Achatina vassei is a species of air-breathing land snail, a terrestrial pulmonate gastropod mollusk in the family Achatinidae, the giant African snails. [1]
Of ‘Achatina’ vassei only the holotype was known up to 2010. The collector of the type shell, Guillaume Vasse, was a French big game hunter, who spent roughly two years (1904-1907) in central Mozambique with his wife, collecting mammals, birds, insects, molluscs (very few), and plants for the Paris Museum of Natural History. The type specimen is stored in the Muséum national d'histoire naturelle, Paris (MNHN Mollusca No. 21490).
Another discovery of shells at a second locality was published in 2010. Those shells are stored in the Netherlands Centre for Biodiversity Naturalis, Leiden. There appears to be no other museum or collection that holds material of this species.
The systematic position of this species is still unclear because of the lack of anatomical data; this taxon is probably a species with a restricted range centered on the plateau of Central Mozambique.
This species is probably endemic to Central Mozambique. This is an area where little malacological exploration has been carried out.
The type locality is "environs d’Andrada", Andrada (18°52’S 32°53’E), Mozambique. It is situated just east of the border with Zimbabwe northeast of Mutare.

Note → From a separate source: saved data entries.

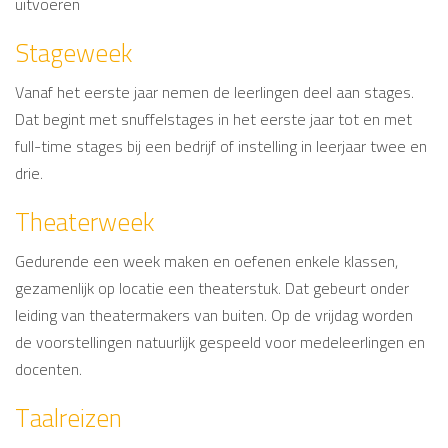
uitvoeren
Stageweek
Vanaf het eerste jaar nemen de leerlingen deel aan stages.
Dat begint met snuffelstages in het eerste jaar tot en met
full-time stages bij een bedrijf of instelling in leerjaar twee en
drie.
Theaterweek
Gedurende een week maken en oefenen enkele klassen,
gezamenlijk op locatie een theaterstuk. Dat gebeurt onder
leiding van theatermakers van buiten. Op de vrijdag worden
de voorstellingen natuurlijk gespeeld voor medeleerlingen en
docenten.
Taalreizen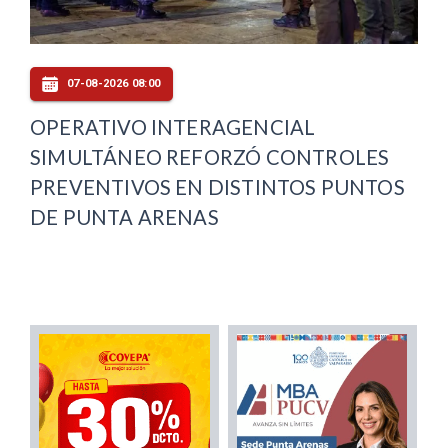
07-08-2026 08:00
OPERATIVO INTERAGENCIAL
SIMULTÁNEO REFORZÓ CONTROLES
PREVENTIVOS EN DISTINTOS PUNTOS
DE PUNTA ARENAS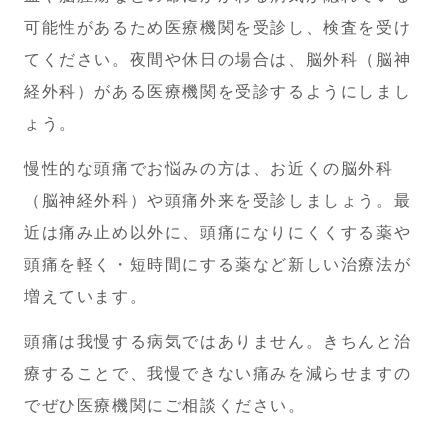
可能性があるため医療機関を受診し、検査を受け
てください。夜間や休日の場合は、脳外科（脳神
経外科）がある医療機関を受診するようにしまし
ょう。
慢性的な頭痛でお悩みの方は、お近くの脳外科
（脳神経外科）や頭痛外来を受診しましょう。最
近は痛み止め以外に、頭痛になりにくくする薬や
頭痛を軽く・短時間にする薬など新しい治療法が
増えています。
頭痛は我慢する病気ではありません。
きちんと治
療することで、我慢できない痛みを減らせますの
でぜひ医療機関にご相談ください。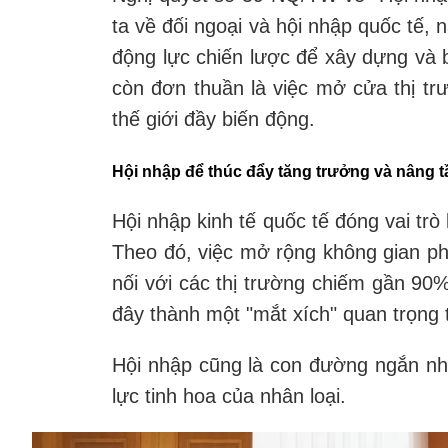
ta về đối ngoại và hội nhập quốc tế, 
động lực chiến lược để xây dựng và 
còn đơn thuần là việc mở cửa thị tr
thế giới đầy biến động.
Hội nhập để thúc đẩy tăng trưởng và nâng t
Hội nhập kinh tế quốc tế đóng vai tr
Theo đó, việc mở rộng không gian phá
nối với các thị trường chiếm gần 90
đây thành một "mắt xích" quan trọng 
Hội nhập cũng là con đường ngắn nhất
lực tinh hoa của nhân loại.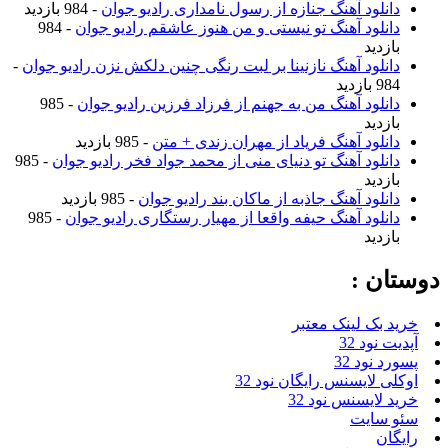
دانلود آهنگ جنازه از رسول نامداری رادیو جوان
- 984 بازدید
دانلود آهنگ تو نیستی و من هنوز عاشقم رادیو جوان
- 984
بازدید
دانلود آهنگ نازنینا بر لبت رنگی چنین دلکش نزن رادیو جوان
-
984 بازدید
دانلود آهنگ من به جهنم از فرزاد فرزین رادیو جوان
- 985
بازدید
دانلود آهنگ فریاد از مهران زندی + متن
- 985 بازدید
دانلود آهنگ تو دنیای منی از محمد جواد فخر رادیو جوان
- 985
بازدید
دانلود آهنگ جاذبه از ماکان بند رادیو جوان
- 985 بازدید
دانلود آهنگ حیفه واقعا از مهیار رستگاری رادیو جوان
- 985
بازدید
دوستان :
خرید بک لینک معتبر
آپدیت نود 32
پسورد نود 32
اوکلی لایسنس رایگان نود 32
خرید لایسنس نود 32
سئو سایت
رایگان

Another shell has been collected from Gorongosa National Park, Sofala Province in Mozambique and published in 2010.
The somewhat thin and fragile shell is small compared to what is known from the other achatinids in southern Africa, its length/height is less than 45 mm with about 7½ whorls. (This description is in contradiction to Connolly (1925),[2] who probably attributes a wrongly identified shell 63.2 mm long to this taxon – a statement not repeated in his 1939 monograph.) The length is always more than two times the maximum diameter, which is situated at about the level of the apex of the aperture. The length of the aperture is always less than half that of the shell; the length of the last whorl in front view is always under three quarters of the total length. The apex is comparatively blunt. The whorls are hardly convex, including the body whorl. The aperture is fairly narrow (greatest width just under the middle) with a thin outer lip; the columella is white, short and narrow, concave with a slight twist, obliquely truncate close to the base. The nepionic whorls are wrinkled and granulose, though always worn in the material studied. The sculpture consists of regular and close wrinkles resulting in a reticulate-granulate pattern, very prominent below the sutures but well visible on all whorls; in addition there are very faint growth striae. All specimens exhibit a close and fine zebra pattern with irregular, orange-brown flames on a yellowish-brown background; there is a very thin and deciduous periostracum. On the whole this seems to be a well-defined taxon because of the size, shape and sculpture of the shell.
Unfortunately no material is available for investigating the vital genital anatomy. Incidentally, the animal of the type is still present withdrawn in the shell. This implies that, after more than a century, at least studies of a molecular nature and of the radula are still feasible. However, the latter can only be done after destroying the shell which for a holotype of a presumably rare species is certainly not advisable. At the moment no suggestion as to generic classification of ‘Achatina’ vassei can be made.
This article incorporates CC-BY-3.0 text from the reference.[3]